There's that title for a start: a conscious reference-cum-tribute to Hall's Pictorial Weekly, which is generally regarded as a high watermark for Irish television satire. Written and fronted by Frank Hall, and featuring the dynamic comedy duo of Frank Kelly and Eamon Morrissey, it ran from 1971 to 1979 when, for reasons never specifically stated but generally believed to be political interference, RTE axed it.
Its presumed successor also boasts an impressive roster of talent on the writing and performing front: Barry Murphy and Gary Cooke, from Apres Match; Paul Howard, author of the bestselling Ross O'Carroll-Kelly books; John Colleary from The Savage Eye; the talented and versatile Alan Shortt (who's done far better things in his career than the wretched Bull Island); stand-up comic Eleanor Brennan, and The Nualas' Tara Flynn, who's appeared on British television in Stewart Lee's Comedy Vehicle and The Omid Djalili Show.
On screen, Irish Pictorial Weekly, while it suffers from the hit-and-miss tendency of any sketch show, doesn't disappoint. The humour is topical, the production values are decent and there's a pleasing variety in the writing. Frankly, this is a relief.
For a people supposedly naturally blessed with quick wit and a vibrant sense of humour -- which looks ever more like a groundless myth that should have been buried with Oscar Wilde -- we've found it incredibly difficult to make consistently good television comedy.
There are occasional pleasant surprises, such as The Savage Eye and The Mario Rosenstock Show; while the latter hasn't quite hit the heights of Rosenstock's Gift Grub sketches on Today FM, at least it's funny and inventive in parts.
But the decades between the end of one Pictorial Weekly and the beginning of another represent a long, mostly barren road with little to laugh about. The aforementioned Bull Island was atrocious. Newsroom sitcom Extra, Extra, Read All About It was totally unwatchable. Leave It To Mrs O'Brien was a national embarrassment that should be sealed in a lead-lined crate and dropped to the bottom of the sea.

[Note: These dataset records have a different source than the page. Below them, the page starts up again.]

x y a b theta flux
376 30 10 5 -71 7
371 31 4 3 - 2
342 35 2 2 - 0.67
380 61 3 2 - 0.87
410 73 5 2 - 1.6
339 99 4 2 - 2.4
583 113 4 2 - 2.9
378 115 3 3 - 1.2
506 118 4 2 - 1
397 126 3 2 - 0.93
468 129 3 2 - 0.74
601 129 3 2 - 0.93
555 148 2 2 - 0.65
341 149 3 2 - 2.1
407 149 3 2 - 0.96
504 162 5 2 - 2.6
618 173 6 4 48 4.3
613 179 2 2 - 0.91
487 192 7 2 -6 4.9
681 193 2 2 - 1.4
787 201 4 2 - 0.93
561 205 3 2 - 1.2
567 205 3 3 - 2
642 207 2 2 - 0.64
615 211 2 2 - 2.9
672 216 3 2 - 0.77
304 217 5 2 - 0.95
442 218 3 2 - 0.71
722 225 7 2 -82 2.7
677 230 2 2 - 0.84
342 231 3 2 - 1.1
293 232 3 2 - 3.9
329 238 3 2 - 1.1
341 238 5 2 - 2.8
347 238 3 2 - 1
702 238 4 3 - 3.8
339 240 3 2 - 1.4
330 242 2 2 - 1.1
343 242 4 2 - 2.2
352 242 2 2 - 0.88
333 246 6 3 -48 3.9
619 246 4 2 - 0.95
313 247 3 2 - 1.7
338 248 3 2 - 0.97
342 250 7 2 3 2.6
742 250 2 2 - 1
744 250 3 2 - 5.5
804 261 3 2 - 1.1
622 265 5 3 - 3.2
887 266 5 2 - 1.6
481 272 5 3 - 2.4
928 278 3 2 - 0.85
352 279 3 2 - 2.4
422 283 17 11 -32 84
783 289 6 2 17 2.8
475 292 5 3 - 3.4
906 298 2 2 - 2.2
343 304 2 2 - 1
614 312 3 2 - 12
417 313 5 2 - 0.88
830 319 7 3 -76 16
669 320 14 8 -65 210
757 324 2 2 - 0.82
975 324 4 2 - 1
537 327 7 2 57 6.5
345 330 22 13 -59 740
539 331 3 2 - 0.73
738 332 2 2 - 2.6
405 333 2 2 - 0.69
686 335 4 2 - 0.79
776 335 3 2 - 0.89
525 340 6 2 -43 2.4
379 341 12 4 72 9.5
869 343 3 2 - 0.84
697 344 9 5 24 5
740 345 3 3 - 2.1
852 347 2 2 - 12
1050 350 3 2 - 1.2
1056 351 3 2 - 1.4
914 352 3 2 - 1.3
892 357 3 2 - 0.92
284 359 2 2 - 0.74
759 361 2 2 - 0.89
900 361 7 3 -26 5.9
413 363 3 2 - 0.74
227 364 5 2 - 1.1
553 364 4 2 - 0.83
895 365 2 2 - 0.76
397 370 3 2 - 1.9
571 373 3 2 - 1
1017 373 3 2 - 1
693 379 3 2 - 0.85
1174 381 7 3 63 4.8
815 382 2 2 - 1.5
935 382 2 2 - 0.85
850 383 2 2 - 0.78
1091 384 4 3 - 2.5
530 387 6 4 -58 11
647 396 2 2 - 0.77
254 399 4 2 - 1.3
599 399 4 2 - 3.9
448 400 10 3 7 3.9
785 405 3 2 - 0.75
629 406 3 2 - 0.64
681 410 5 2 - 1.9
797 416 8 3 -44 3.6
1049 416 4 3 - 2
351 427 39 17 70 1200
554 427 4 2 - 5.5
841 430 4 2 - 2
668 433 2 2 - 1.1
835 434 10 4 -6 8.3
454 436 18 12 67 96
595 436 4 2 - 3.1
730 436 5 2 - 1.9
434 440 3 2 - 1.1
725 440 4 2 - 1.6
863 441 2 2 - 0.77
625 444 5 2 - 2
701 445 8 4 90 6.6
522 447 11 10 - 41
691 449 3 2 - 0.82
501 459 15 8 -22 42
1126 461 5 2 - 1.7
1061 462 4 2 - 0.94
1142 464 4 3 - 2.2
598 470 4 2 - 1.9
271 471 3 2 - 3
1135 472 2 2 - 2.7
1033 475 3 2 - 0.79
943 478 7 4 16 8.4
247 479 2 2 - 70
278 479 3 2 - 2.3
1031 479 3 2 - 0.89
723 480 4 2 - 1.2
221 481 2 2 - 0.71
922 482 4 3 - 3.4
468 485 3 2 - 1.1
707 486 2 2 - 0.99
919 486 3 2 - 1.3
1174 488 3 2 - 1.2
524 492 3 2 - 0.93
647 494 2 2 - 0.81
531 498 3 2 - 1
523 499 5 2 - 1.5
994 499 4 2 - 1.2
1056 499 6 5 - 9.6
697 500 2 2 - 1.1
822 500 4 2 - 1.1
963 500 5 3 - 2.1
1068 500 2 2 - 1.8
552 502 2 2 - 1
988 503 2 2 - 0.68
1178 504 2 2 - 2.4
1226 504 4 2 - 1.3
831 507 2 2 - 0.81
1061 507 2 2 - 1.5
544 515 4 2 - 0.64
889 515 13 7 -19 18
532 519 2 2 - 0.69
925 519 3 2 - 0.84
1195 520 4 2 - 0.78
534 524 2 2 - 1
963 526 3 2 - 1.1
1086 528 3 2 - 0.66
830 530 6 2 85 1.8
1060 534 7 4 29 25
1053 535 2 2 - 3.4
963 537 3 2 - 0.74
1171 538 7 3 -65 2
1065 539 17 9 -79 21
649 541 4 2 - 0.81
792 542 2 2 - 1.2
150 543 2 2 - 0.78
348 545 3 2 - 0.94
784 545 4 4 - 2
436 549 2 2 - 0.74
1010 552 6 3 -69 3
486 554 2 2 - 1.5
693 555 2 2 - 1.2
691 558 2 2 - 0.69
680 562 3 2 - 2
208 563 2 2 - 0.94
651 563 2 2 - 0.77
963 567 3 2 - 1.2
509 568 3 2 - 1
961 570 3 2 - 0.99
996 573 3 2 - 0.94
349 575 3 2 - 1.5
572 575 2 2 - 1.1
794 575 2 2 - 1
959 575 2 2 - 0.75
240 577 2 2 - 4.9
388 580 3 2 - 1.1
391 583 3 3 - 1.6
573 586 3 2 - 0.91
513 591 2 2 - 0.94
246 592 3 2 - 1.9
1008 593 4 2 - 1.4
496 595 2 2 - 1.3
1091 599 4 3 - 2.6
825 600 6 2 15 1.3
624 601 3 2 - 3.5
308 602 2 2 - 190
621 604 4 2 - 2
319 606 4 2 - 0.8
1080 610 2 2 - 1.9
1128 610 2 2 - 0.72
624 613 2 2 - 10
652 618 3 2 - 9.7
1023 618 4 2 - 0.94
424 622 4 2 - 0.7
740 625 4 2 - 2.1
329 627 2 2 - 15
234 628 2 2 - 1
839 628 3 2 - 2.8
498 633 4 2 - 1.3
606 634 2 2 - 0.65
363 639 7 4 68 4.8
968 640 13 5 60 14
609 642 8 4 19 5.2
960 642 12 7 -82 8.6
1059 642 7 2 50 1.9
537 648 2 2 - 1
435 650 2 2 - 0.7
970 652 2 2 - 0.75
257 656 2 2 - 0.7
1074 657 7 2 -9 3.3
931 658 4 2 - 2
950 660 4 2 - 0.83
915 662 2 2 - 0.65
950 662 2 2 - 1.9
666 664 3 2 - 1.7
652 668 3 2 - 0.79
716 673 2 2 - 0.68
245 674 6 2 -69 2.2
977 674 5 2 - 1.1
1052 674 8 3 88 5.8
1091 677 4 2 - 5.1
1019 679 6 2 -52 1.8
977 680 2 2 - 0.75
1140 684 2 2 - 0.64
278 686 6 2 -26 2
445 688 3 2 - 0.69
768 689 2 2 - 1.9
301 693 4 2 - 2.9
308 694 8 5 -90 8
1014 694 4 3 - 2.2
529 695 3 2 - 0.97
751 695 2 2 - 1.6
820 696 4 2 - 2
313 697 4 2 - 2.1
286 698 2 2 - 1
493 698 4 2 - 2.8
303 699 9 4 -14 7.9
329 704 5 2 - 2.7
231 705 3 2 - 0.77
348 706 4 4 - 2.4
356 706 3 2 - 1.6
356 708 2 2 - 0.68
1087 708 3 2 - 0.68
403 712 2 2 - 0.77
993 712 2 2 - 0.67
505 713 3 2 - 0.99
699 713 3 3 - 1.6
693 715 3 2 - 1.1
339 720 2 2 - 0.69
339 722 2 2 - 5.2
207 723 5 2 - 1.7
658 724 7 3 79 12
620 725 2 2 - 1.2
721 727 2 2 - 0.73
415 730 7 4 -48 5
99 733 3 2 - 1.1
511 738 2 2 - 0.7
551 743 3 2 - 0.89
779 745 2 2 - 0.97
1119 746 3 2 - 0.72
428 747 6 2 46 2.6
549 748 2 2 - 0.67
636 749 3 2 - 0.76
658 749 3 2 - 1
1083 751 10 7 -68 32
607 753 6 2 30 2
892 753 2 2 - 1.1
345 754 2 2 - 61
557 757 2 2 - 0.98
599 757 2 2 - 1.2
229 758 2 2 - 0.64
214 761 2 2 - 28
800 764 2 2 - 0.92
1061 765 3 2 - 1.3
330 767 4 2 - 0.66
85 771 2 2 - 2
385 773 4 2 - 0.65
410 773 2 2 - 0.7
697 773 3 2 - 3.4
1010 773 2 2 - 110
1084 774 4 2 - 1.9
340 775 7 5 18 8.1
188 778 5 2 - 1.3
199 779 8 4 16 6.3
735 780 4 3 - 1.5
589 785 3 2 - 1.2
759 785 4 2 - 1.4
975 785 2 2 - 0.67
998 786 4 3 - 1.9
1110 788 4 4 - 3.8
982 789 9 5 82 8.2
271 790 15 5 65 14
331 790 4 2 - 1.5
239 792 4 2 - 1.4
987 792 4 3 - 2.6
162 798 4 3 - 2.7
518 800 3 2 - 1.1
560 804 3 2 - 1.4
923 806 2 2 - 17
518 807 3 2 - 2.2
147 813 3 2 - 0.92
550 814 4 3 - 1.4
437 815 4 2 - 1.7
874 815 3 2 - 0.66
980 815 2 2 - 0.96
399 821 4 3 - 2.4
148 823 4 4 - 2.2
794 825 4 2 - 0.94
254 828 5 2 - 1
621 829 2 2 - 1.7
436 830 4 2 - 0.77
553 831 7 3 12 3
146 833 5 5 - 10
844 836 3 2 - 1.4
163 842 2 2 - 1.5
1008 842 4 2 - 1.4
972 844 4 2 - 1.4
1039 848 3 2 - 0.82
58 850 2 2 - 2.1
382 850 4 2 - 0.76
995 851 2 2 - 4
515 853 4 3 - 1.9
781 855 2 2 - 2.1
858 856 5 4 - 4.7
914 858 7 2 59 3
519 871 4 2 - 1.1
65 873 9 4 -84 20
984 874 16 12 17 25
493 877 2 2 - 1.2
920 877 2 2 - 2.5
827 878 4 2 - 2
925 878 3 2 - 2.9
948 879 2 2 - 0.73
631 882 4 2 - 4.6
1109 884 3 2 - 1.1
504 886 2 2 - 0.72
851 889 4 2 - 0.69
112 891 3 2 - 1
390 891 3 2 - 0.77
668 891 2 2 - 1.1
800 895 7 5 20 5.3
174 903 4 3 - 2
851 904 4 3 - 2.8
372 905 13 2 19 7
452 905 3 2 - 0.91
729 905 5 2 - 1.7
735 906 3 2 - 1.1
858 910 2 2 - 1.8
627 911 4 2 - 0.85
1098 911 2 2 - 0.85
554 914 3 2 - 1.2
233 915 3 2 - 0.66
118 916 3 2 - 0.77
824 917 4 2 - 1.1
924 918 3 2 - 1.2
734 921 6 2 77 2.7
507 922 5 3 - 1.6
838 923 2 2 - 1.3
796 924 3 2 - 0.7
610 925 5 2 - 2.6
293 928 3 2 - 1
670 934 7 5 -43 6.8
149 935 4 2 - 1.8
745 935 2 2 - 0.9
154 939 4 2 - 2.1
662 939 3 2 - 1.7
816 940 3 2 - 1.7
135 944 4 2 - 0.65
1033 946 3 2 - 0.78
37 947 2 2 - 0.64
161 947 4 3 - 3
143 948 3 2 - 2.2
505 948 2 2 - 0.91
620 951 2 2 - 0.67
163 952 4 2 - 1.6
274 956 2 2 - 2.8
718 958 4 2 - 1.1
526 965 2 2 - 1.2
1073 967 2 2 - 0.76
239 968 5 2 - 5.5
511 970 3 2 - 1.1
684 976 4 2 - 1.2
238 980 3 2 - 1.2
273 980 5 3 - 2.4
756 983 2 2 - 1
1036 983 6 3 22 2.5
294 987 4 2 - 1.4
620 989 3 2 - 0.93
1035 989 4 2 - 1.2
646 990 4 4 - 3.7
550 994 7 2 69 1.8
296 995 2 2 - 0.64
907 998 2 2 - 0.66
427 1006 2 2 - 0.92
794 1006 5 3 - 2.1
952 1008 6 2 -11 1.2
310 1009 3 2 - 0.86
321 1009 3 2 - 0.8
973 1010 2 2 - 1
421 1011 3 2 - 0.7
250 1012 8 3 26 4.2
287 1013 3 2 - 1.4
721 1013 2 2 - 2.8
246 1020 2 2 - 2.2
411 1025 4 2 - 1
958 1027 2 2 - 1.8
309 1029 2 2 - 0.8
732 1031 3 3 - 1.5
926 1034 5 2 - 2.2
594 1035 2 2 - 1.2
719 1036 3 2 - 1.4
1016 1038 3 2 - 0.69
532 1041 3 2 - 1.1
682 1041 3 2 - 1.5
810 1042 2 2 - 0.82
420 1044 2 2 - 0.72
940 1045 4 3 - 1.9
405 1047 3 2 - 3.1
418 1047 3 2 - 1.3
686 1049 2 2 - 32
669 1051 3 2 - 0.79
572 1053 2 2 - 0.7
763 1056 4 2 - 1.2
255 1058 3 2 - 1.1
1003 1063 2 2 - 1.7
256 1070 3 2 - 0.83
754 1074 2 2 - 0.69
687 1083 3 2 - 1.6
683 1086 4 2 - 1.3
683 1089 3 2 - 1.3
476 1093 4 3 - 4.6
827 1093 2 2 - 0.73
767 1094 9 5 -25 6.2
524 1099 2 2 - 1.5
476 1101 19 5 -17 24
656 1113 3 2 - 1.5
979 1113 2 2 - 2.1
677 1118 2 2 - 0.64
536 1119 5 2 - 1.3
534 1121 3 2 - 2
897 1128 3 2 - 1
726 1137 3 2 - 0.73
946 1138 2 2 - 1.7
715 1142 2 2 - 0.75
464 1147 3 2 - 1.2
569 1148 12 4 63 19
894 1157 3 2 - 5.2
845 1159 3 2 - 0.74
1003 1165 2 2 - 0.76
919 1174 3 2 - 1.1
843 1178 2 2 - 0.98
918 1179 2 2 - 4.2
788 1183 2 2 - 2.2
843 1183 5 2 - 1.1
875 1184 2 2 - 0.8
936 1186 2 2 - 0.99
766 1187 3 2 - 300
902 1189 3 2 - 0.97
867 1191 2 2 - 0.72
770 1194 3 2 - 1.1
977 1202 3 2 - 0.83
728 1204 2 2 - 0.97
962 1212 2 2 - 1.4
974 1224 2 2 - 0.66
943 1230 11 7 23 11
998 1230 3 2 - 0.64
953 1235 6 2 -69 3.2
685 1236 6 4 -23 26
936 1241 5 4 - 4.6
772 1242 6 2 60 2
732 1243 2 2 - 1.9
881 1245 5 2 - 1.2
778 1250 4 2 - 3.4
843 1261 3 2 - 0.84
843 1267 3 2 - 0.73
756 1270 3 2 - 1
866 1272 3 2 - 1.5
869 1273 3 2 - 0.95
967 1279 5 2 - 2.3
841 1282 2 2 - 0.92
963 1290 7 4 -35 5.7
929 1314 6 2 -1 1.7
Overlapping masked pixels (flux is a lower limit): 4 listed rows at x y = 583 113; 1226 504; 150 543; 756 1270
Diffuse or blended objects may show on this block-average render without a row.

The list goes on. The Lads (a mirthless seventies sitcom remembered by few, and with good reason); Upwardly Mobile; The Cassidys; Fergus's Wedding; Nightlive. And let's not forget The Republic Of Telly, The Fear and Katherine Lynch's various barrel scrapings.
The baffling thing is that many of the above examples feature genuinely talented people who have done outstanding work elsewhere. Barry Murphy, for example, is a wonderful stand-up and hilarious in the bite-sized chunks of Apres Match. Morgan C Jones, who appeared in This is Nightlive and wrote as well as starred in Extra, Extra, also featured on 1980s cult favourite Nighthawks and is a much-in-demand voice actor.
Yet when it comes to producing a coherent series for RTE, even the sharpest performers seem to be immediately gripped by a kind of comedy paralysis that turns their funnybones to dust.
>LOHAN'S NO LEGEND Liz & Dick, the cable TV movie about Elizabeth Taylor and Richard Burton's tempestuous relationship, was supposed to be Lindsay Lohan's comeback. Instead, it's turned into her going-away.
The reviews for the 90-minute flick, which went out on America's Lifetime channel last weekend, have been savage. The Hollywood Reporter reviewer Tim Goodman called it "half train wreck, half Saturday Night Live skit", adding: "Lohan is woeful as Taylor from start to finish." Poor Lindsay. Not good, is it? Actually, stuff poor Lindsay -- it sounds like an absolute treat for lovers of turkeys so bad they're good. Likening the script and performances to "a school play," Goodman wrote, "It's an instant classic of unintentional hilarity. Drinking games were made for movies like this."
Right, TV3: you get on the blower to Lifetime and I'll get the beer in.
>the new james bond? In what must rank as the strangest shot at a career change ever, former EastEnder Dean Gaffney (he's the bloke with the fingernails-on-a-chalkboard voice who used to play street sweeper Robbie Jackson) has applied for a job as a security observer with MI5.
The job spec requires people who are "curious and discreet", and Dean reckons he fits the bill perfectly. "No one is going to think that Dean Gaffney off the telly is working for MI5," he says. "It's the perfect cover."
Curious, definitely, but discreet? Well, let's just point out that Dean told all of the above to The Sun. Cover blown, I think.
>there was only one JR It's often been said Dallas would have been nothing without the late Larry Hagman as JR Ewing. I agree. Though I never cared much for the series, Hagman, a better actor than he was usually given credit for (see him as the ruthless record company boss in 1974's Stardust, starring David Essex), was always terrific in it.
The producers of the revived version say it will go on despite his death. That's no surprise; television is a business like any other. But while there might be plenty of oil left in Dallas, Hagman was pure gold.